### DESCRIPTION OF THE TASK
Pull the text out of the rows below, line for line and unchanged, and leave the pictures out.

### RECORDS FOR THIS EXERCISE
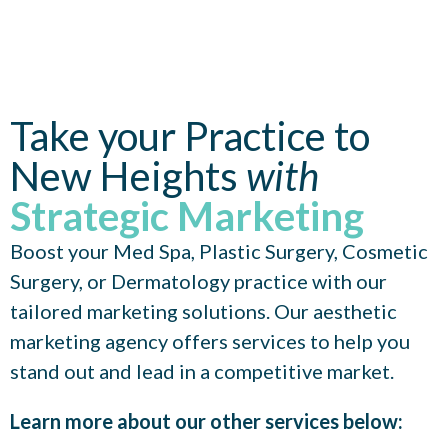
Take your Practice to
New Heights
with
Strategic Marketing
Boost your Med Spa, Plastic Surgery, Cosmetic
Surgery, or Dermatology practice with our
tailored marketing solutions. Our aesthetic
marketing agency offers services to help you
stand out and lead in a competitive market.
Learn more about our other services below:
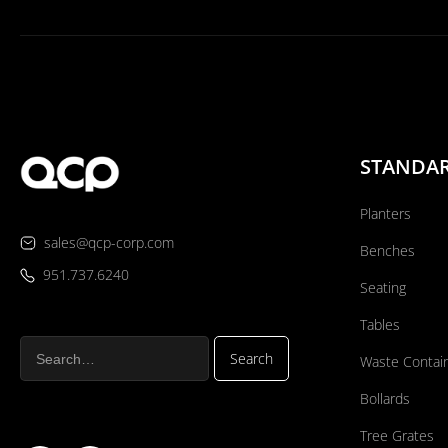
STANDA
Planters
sales@qcp-corp.com
Benches
951.737.6240
Seating
Tables
Waste Contai
Bollards
Tree Grates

### TASK OUTPUT
Take your Practice to
New Heights
with
Strategic Marketing
Boost your Med Spa, Plastic Surgery, Cosmetic
Surgery, or Dermatology practice with our
tailored marketing solutions. Our aesthetic
marketing agency offers services to help you
stand out and lead in a competitive market.
Learn more about our other services below:
STANDA
Planters
sales@qcp-corp.com
Benches
951.737.6240
Seating
Tables
Waste Contai
Bollards
Tree Grates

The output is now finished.